- _Your assignment_
Please, without the pictures, restate every entry exactly.

- _Information given_
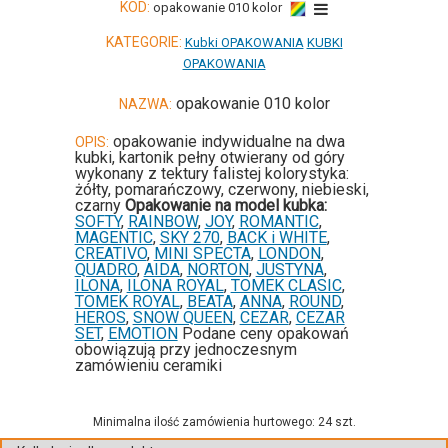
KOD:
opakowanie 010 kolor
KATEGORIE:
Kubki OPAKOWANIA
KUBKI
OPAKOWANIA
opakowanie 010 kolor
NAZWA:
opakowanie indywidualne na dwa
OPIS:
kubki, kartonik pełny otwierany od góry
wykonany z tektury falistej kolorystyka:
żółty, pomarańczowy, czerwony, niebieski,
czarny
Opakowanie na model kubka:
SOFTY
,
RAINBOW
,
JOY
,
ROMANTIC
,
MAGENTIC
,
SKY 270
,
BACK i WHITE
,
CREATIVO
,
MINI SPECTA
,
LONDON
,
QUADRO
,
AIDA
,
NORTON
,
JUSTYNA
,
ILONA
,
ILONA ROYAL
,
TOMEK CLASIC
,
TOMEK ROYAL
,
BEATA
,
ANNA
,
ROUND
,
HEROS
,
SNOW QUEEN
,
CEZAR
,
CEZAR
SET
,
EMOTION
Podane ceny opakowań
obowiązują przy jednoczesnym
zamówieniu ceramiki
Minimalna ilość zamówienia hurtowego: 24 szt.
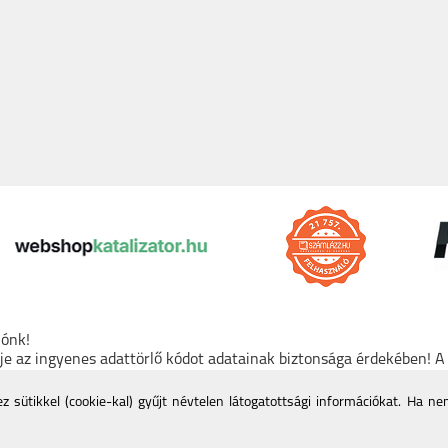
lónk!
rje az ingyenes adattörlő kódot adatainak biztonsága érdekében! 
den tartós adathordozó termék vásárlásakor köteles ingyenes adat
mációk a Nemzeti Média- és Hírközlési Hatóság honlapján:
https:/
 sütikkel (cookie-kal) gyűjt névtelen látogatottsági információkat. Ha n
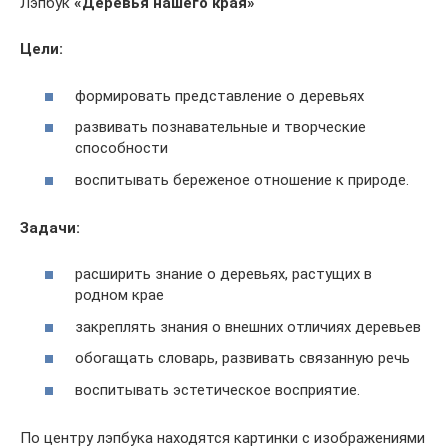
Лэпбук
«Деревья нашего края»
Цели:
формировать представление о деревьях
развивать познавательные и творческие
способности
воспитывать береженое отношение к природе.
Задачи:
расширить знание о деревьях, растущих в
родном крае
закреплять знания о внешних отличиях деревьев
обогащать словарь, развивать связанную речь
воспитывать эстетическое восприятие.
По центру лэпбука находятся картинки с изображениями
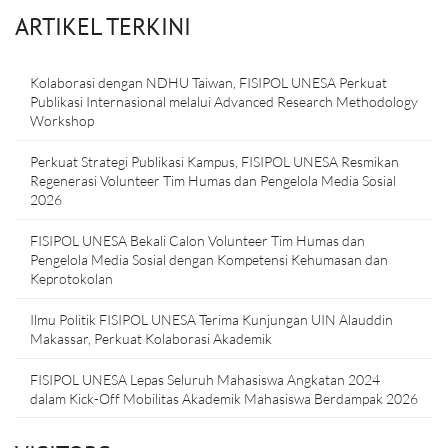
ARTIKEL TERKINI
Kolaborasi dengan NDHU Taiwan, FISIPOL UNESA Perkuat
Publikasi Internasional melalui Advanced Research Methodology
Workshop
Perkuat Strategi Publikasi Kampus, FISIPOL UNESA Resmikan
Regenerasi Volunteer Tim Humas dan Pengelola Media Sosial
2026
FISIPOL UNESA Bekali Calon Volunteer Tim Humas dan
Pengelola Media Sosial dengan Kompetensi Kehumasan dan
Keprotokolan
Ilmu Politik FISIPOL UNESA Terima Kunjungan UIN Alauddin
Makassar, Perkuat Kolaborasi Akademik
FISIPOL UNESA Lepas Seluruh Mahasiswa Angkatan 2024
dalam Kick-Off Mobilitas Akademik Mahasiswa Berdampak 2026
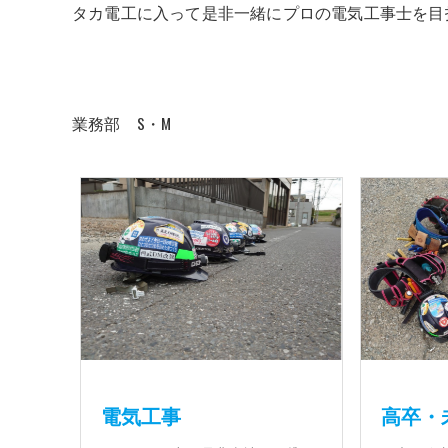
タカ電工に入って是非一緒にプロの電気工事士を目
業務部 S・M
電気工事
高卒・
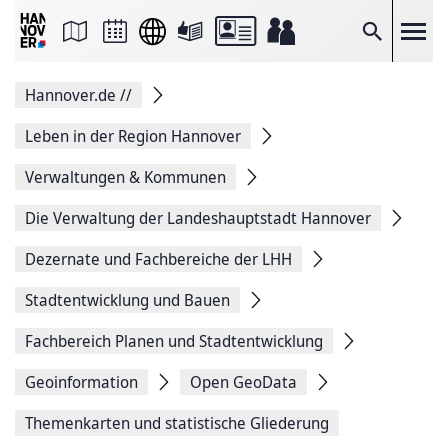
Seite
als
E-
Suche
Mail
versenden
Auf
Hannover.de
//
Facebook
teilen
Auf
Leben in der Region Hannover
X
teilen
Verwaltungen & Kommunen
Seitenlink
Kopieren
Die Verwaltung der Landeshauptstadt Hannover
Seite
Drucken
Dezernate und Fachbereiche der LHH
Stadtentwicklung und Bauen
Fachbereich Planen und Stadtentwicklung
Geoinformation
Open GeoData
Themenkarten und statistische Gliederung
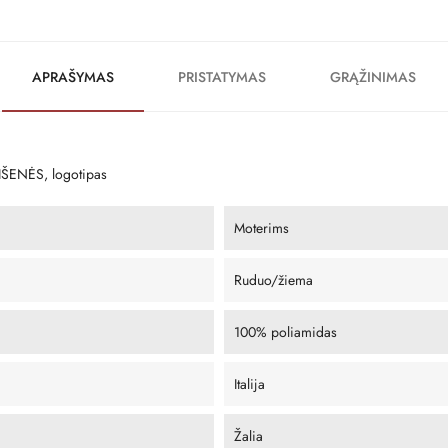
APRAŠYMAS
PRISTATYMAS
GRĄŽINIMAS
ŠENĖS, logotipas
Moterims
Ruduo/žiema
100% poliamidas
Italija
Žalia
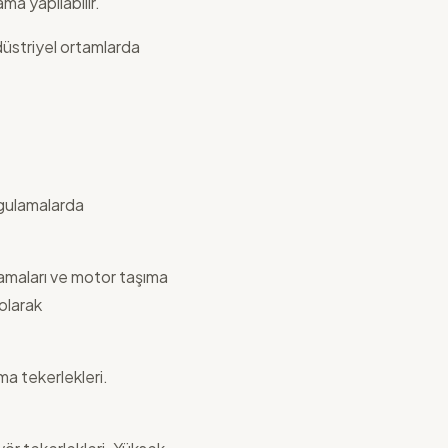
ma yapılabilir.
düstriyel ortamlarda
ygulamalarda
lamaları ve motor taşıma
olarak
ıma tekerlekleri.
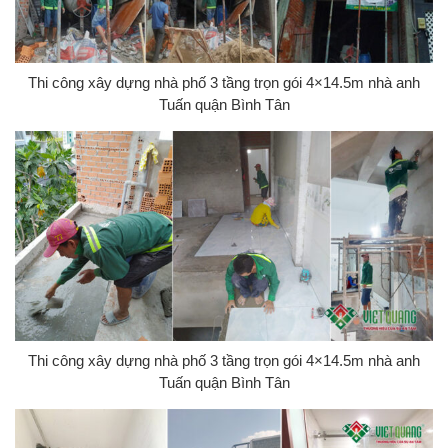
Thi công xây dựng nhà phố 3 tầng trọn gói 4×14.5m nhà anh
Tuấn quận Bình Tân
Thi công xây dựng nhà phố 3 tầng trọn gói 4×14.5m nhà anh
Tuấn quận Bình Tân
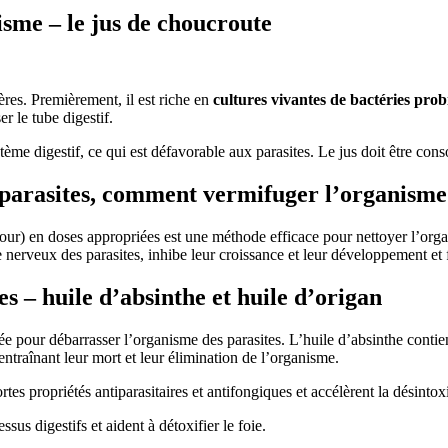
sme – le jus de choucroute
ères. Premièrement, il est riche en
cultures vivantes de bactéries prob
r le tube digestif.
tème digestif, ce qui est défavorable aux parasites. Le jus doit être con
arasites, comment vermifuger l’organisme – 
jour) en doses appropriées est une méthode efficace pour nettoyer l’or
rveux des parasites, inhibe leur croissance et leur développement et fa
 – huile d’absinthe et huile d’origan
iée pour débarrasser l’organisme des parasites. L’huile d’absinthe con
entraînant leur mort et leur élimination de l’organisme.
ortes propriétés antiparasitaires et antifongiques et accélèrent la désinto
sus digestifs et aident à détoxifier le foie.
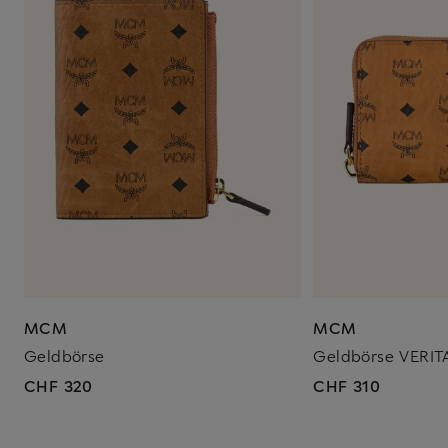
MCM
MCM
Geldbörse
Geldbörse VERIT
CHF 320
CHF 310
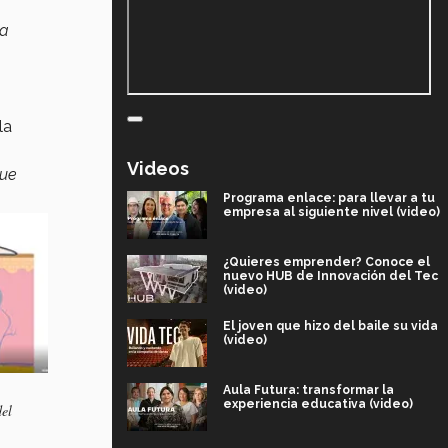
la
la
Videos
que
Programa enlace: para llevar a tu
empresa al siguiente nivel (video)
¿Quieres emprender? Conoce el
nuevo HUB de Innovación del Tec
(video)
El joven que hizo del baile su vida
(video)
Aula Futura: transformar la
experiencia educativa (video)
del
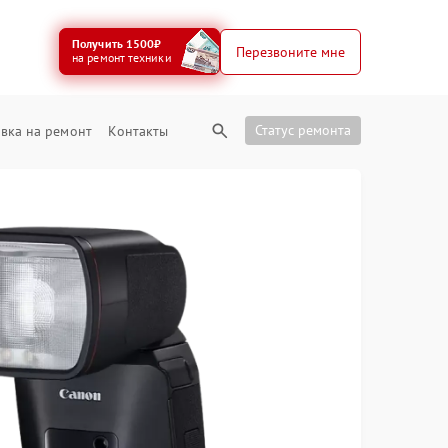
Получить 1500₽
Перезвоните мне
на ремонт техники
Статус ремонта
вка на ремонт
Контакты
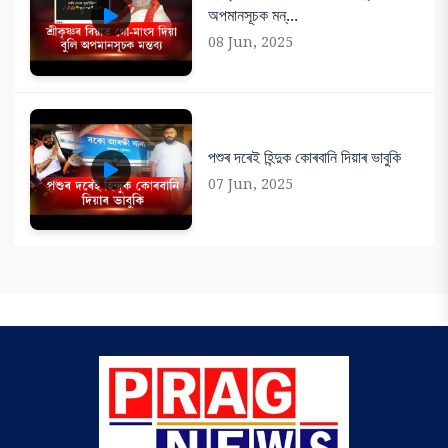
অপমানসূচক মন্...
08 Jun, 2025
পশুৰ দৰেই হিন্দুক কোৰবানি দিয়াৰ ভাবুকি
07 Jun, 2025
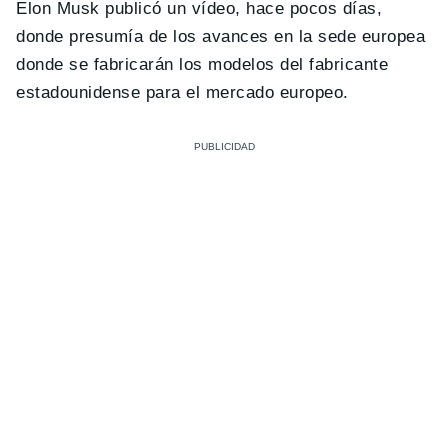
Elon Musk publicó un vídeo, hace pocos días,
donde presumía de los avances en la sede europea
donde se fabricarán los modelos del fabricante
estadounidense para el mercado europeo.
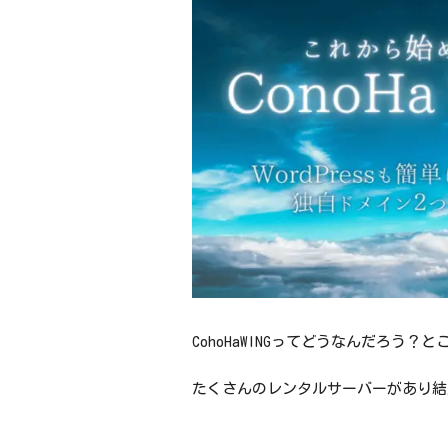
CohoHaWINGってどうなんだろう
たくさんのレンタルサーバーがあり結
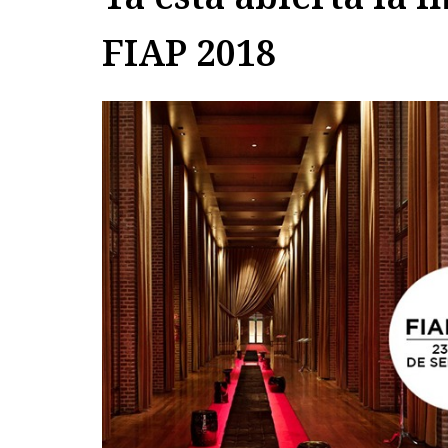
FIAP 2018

- _Result for this task_
KOD:
opakowanie 010 kolor
KATEGORIE:
Kubki OPAKOWANIA
KUBKI
OPAKOWANIA
opakowanie 010 kolor
NAZWA:
opakowanie indywidualne na dwa
OPIS:
kubki, kartonik pełny otwierany od góry
wykonany z tektury falistej kolorystyka:
żółty, pomarańczowy, czerwony, niebieski,
czarny
Opakowanie na model kubka:
SOFTY
,
RAINBOW
,
JOY
,
ROMANTIC
,
MAGENTIC
,
SKY 270
,
BACK i WHITE
,
CREATIVO
,
MINI SPECTA
,
LONDON
,
QUADRO
,
AIDA
,
NORTON
,
JUSTYNA
,
ILONA
,
ILONA ROYAL
,
TOMEK CLASIC
,
TOMEK ROYAL
,
BEATA
,
ANNA
,
ROUND
,
HEROS
,
SNOW QUEEN
,
CEZAR
,
CEZAR
SET
,
EMOTION
Podane ceny opakowań
obowiązują przy jednoczesnym
zamówieniu ceramiki
Minimalna ilość zamówienia hurtowego: 24 szt.
lónk!
rje az ingyenes adattörlő kódot adatainak biztonsága érdekében! 
den tartós adathordozó termék vásárlásakor köteles ingyenes adat
mációk a Nemzeti Média- és Hírközlési Hatóság honlapján:
https:/
 sütikkel (cookie-kal) gyűjt névtelen látogatottsági információkat. Ha n
Лэпбук
«Деревья нашего края»
Цели:
формировать представление о деревьях
развивать познавательные и творческие
способности
воспитывать береженое отношение к природе.
Задачи:
расширить знание о деревьях, растущих в
родном крае
закреплять знания о внешних отличиях деревьев
обогащать словарь, развивать связанную речь
воспитывать эстетическое восприятие.
По центру лэпбука находятся картинки с изображениями
ARTIKEL TERKINI
Kolaborasi dengan NDHU Taiwan, FISIPOL UNESA Perkuat
Publikasi Internasional melalui Advanced Research Methodology
Workshop
Perkuat Strategi Publikasi Kampus, FISIPOL UNESA Resmikan
Regenerasi Volunteer Tim Humas dan Pengelola Media Sosial
2026
FISIPOL UNESA Bekali Calon Volunteer Tim Humas dan
Pengelola Media Sosial dengan Kompetensi Kehumasan dan
Keprotokolan
Ilmu Politik FISIPOL UNESA Terima Kunjungan UIN Alauddin
Makassar, Perkuat Kolaborasi Akademik
FISIPOL UNESA Lepas Seluruh Mahasiswa Angkatan 2024
dalam Kick-Off Mobilitas Akademik Mahasiswa Berdampak 2026
タカ電工に入って是非一緒にプロの電気工事士を目
業務部 S・M
電気工事
高卒・
Seite
als
E-
Suche
Mail
versenden
Auf
Hannover.de
//
Facebook
teilen
Auf
Leben in der Region Hannover
X
teilen
Verwaltungen & Kommunen
Seitenlink
Kopieren
Die Verwaltung der Landeshauptstadt Hannover
Seite
Drucken
Dezernate und Fachbereiche der LHH
Stadtentwicklung und Bauen
Fachbereich Planen und Stadtentwicklung
Geoinformation
Open GeoData
Themenkarten und statistische Gliederung
APRAŠYMAS
PRISTATYMAS
GRĄŽINIMAS
ŠENĖS, logotipas
Moterims
Ruduo/žiema
100% poliamidas
Italija
Žalia
ma yapılabilir.
düstriyel ortamlarda
ygulamalarda
lamaları ve motor taşıma
olarak
ıma tekerlekleri.
Thi công xây dựng nhà phố 3 tầng trọn gói 4×14.5m nhà anh
Tuấn quận Bình Tân
Thi công xây dựng nhà phố 3 tầng trọn gói 4×14.5m nhà anh
Tuấn quận Bình Tân
sme – le jus de choucroute
ères. Premièrement, il est riche en
cultures vivantes de bactéries prob
r le tube digestif.
tème digestif, ce qui est défavorable aux parasites. Le jus doit être con
arasites, comment vermifuger l’organisme – 
jour) en doses appropriées est une méthode efficace pour nettoyer l’or
rveux des parasites, inhibe leur croissance et leur développement et fa
 – huile d’absinthe et huile d’origan
iée pour débarrasser l’organisme des parasites. L’huile d’absinthe con
entraînant leur mort et leur élimination de l’organisme.
ortes propriétés antiparasitaires et antifongiques et accélèrent la désinto
sus digestifs et aident à détoxifier le foie.
MCM
MCM
Geldbörse
Geldbörse VERIT
CHF 320
CHF 310
la
la
Videos
que
Programa enlace: para llevar a tu
empresa al siguiente nivel (video)
¿Quieres emprender? Conoce el
nuevo HUB de Innovación del Tec
(video)
El joven que hizo del baile su vida
(video)
Aula Futura: transformar la
experiencia educativa (video)
del
Получить 1500₽
Перезвоните мне
на ремонт техники
Статус ремонта
вка на ремонт
Контакты
অপমানসূচক মন্...
08 Jun, 2025
পশুৰ দৰেই হিন্দুক কোৰবানি দিয়াৰ ভাবুকি
07 Jun, 2025
Elon Musk publicó un vídeo, hace pocos días,
donde presumía de los avances en la sede europea
donde se fabricarán los modelos del fabricante
estadounidense para el mercado europeo.
CohoHaWINGってどうなんだろう
たくさんのレンタルサーバーがあり結
FIAP 2018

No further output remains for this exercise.